DATA SUPPLIED
**********
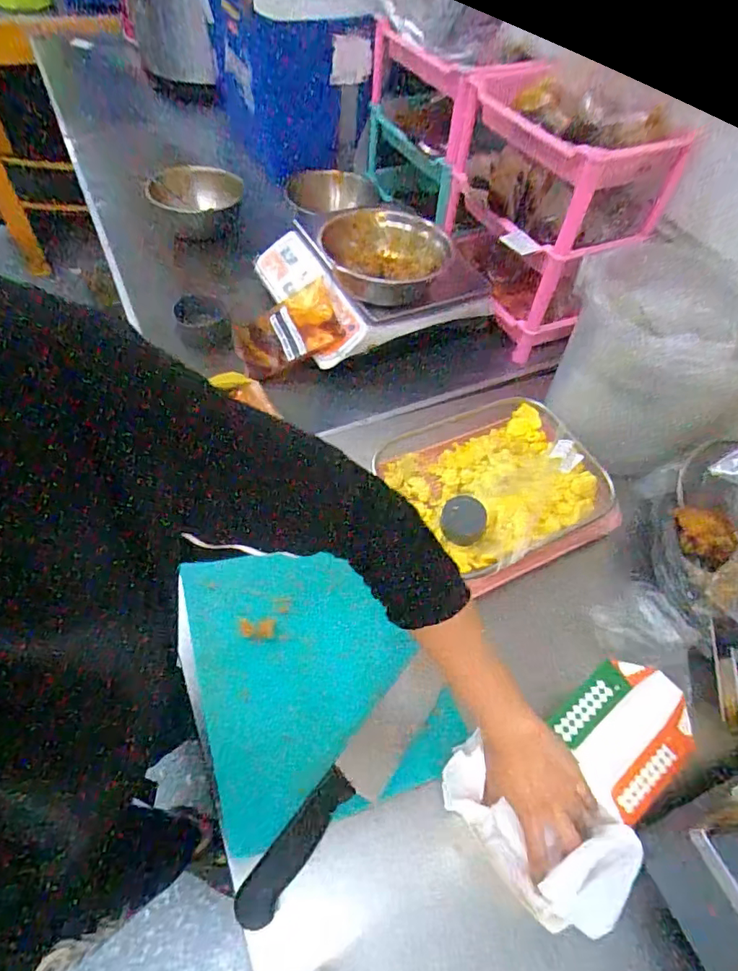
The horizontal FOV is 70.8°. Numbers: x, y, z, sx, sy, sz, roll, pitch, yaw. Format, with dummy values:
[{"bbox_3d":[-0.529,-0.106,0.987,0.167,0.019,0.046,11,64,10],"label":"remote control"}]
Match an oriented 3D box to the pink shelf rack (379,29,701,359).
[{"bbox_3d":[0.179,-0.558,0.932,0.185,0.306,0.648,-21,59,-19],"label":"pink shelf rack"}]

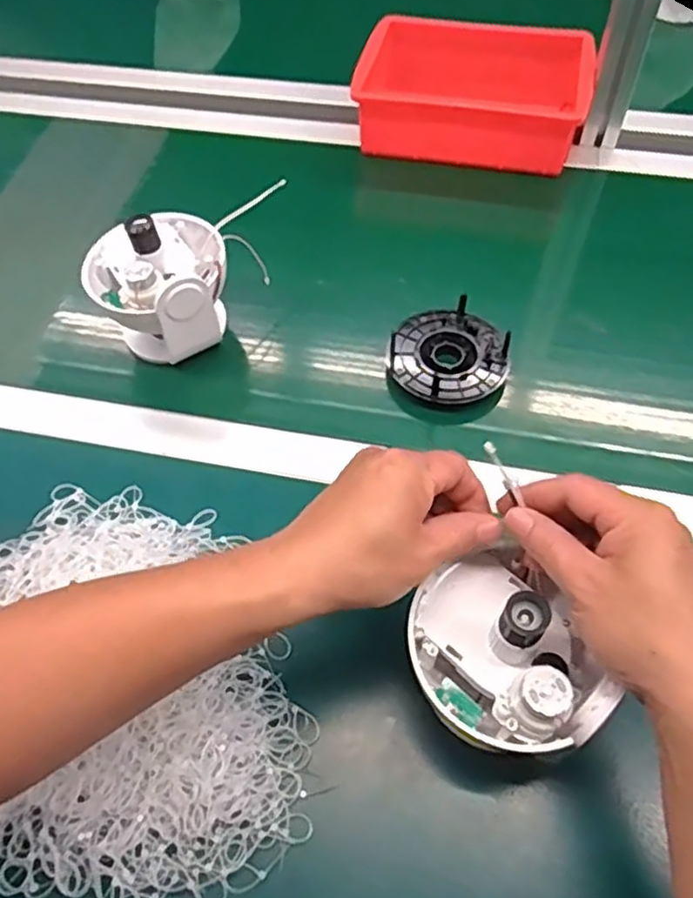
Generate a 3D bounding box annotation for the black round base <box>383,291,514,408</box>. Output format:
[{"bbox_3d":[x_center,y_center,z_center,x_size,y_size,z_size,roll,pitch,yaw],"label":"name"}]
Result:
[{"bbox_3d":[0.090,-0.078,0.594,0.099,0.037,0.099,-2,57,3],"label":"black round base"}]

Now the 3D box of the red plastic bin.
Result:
**********
ACTION ITEM
The answer must be the full listing retyped exactly, with no pictures in it.

OUTPUT BELOW
The horizontal FOV is 70.8°. Numbers: x, y, z, sx, sy, sz, roll, pitch, yaw. Format, with dummy values:
[{"bbox_3d":[-0.529,-0.106,0.987,0.167,0.019,0.046,11,64,10],"label":"remote control"}]
Match an oriented 3D box to the pink shelf rack (379,29,701,359).
[{"bbox_3d":[0.179,-0.558,0.932,0.185,0.306,0.648,-21,59,-19],"label":"pink shelf rack"}]

Generate a 3D bounding box annotation for the black round base <box>383,291,514,408</box>. Output format:
[{"bbox_3d":[x_center,y_center,z_center,x_size,y_size,z_size,roll,pitch,yaw],"label":"name"}]
Result:
[{"bbox_3d":[0.090,-0.078,0.594,0.099,0.037,0.099,-2,57,3],"label":"black round base"}]

Now the 3D box of the red plastic bin.
Result:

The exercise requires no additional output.